Bella Swan, dix-sept ans, quitte sa mère pour rejoindre son père à Forks, bourgade pluvieuse et grise de l'État de Washington. À peine débarquée, elle se retrouve entourée d'une bande de lycéens accueillants, mais c'est Edward Cullen — pâle, ténébreux, regard vide — qui capte toute son attention. La relation entre les deux jeunes gens se développe sur fond de regards langoureux, de frôlements non consommés et de révélation progressive : Edward est un vampire. La famille Cullen est une fratrie de vampires végétariens qui s'abstiennent de sang humain. Et un trio de vampires plus classiques va bientôt s'en prendre à Bella. Voilà, c'est à peu près tout. Vous venez de lire le synopsis complet en trente secondes, et le film, lui, prendra deux heures pour vous raconter la même chose.
Le problème fondamental de Twilight n'est pas d'être un film pour adolescentes (il faut bien que quelqu'un s'en charge). Le problème, c'est que même dans ce cadre ultra-balisé, le scénario de Melissa Rosenberg ne parvient à surprendre à aucun moment. On apprend d'ailleurs avec un plaisir mêlé d'effroi que le premier script livré à Hardwicke montrait Bella poursuivie par le FBI sur des jet-skis. La réalisatrice l'a jeté à la poubelle, ce qui était la bonne décision. Malheureusement, le résultat final, bien que plus fidèle au roman, ne brille pas davantage par son originalité. Les ficelles sont épaisses comme des câbles d'acier : dès la première scène entre Bella et Edward, on sait exactement comment tout va se terminer, et les rares tentatives de tension dramatique (notamment l'intrusion des vampires hostiles) arrivent trop tard et trop mollement pour relever l'ensemble. Sans parler du montage, truffé de faux-raccords flagrants et de coupes maladroites qui auraient valu un recadrage sévère dans n'importe quel cours de cinéma.
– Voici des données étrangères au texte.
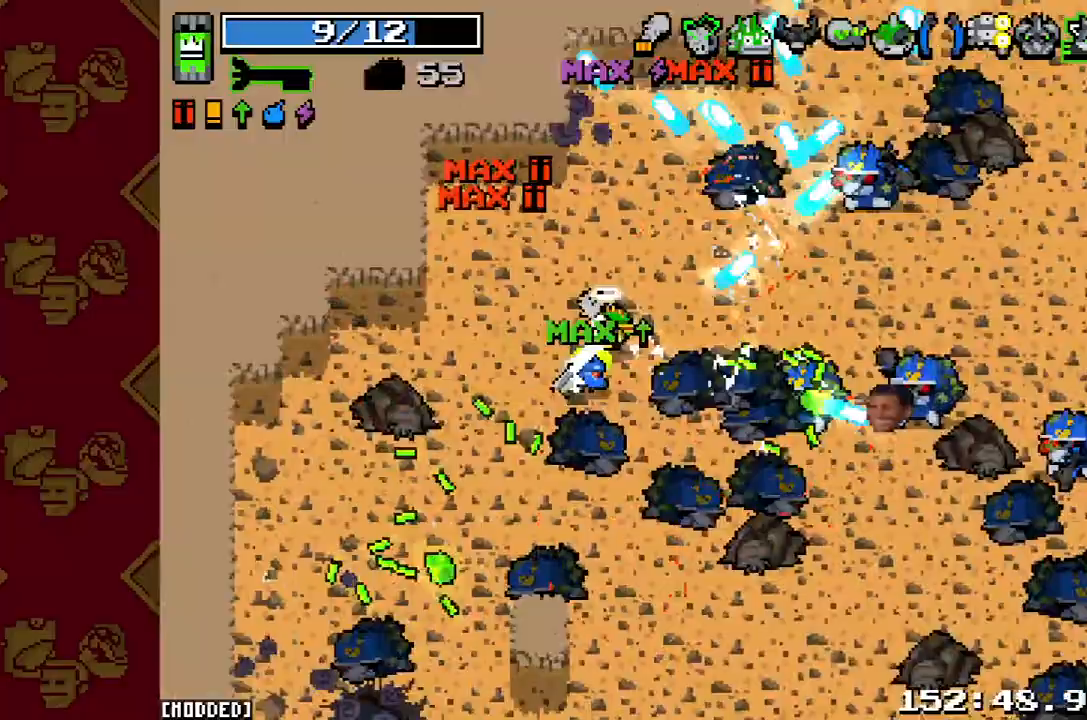
Gameplay with a controller (PlayStation layout); each line is a JSON object with the inputs held at the frame after it. "button_events" lists button changes between this image and that frame as [ms after this image, input, new state], when the widget could be followed in between (sticks are given only as held states). Not read: L3 R3.
{"buttons": ["R2"], "left_stick": "up-right", "right_stick": "right", "button_events": [[33, "R2", "down"], [233, "R2", "up"], [433, "R2", "down"]]}
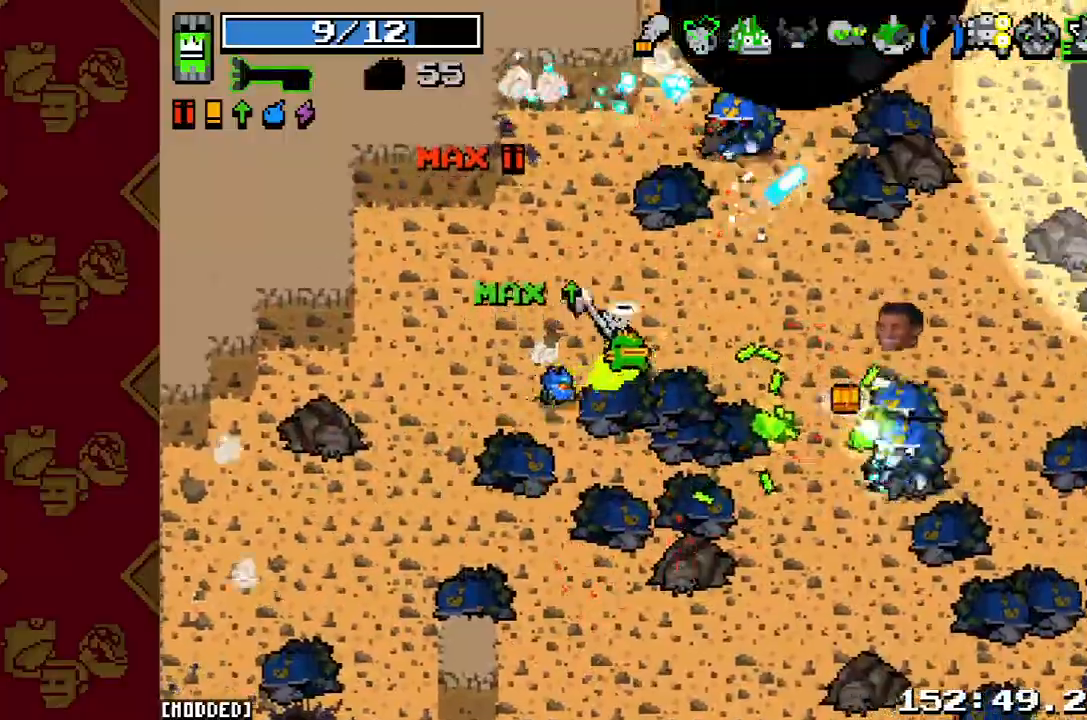
{"buttons": [], "left_stick": "up", "right_stick": "up", "button_events": [[100, "R2", "up"]]}
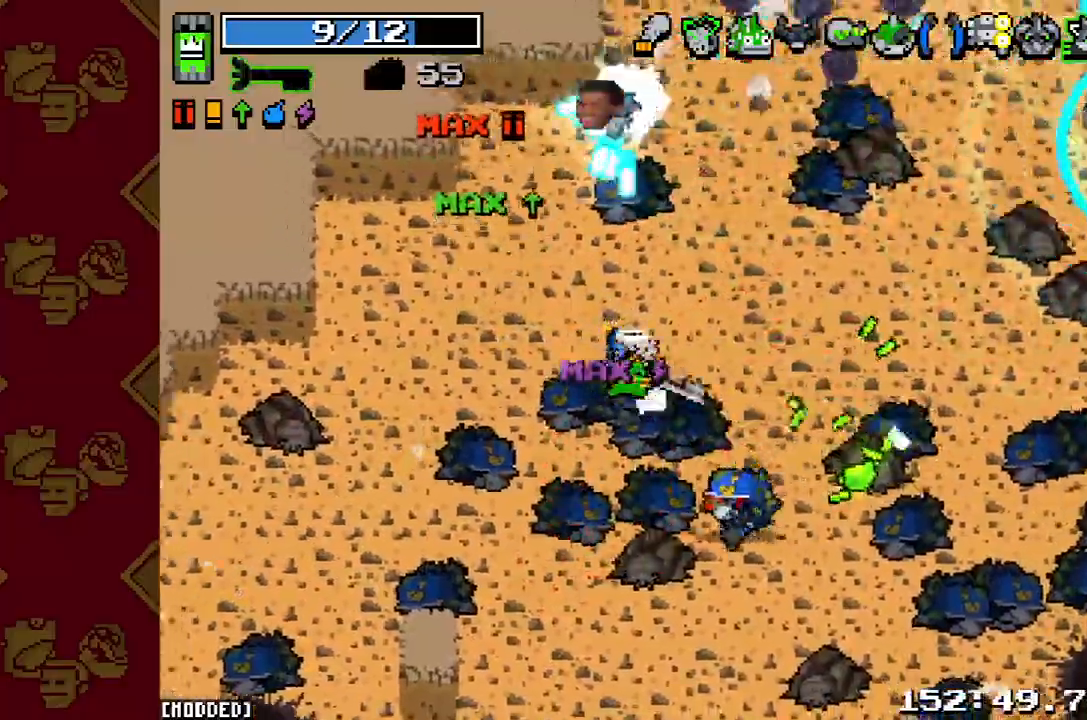
{"buttons": ["R2"], "left_stick": "down-left", "right_stick": "down-right", "button_events": [[33, "R2", "down"], [133, "R2", "up"], [400, "R2", "down"]]}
Le traitement des personnages n'arrange rien. Bella est présentée comme une jeune femme indépendante et sensible, mais elle passe l'essentiel du film à fixer Edward d'un air égaré ou à trébucher sur des surfaces planes. Son arc narratif se résume à tomber amoureuse, découvrir que son amoureux est un vampire, et décider que ça ne change rien. Edward, de son côté, alterne entre deux états : le regard douloureux de celui qui souffre d'être ce qu'il est, et le regard douloureux de celui qui souffre d'aimer Bella. Le reste de la famille Cullen est expédié en quelques scènes, traité comme un décor vivant plutôt que comme des personnages à part entière. Quant à Jacob, joué par Taylor Lautner, son apparition se limite à une scène de plage destinée à livrer l'exposition sur les vampires… mais chut, on apprendra dans le prochain film qu'il est lui-même un loup-garou. La surprise de l'an prochain se profile déjà comme un secret de Polichinelle.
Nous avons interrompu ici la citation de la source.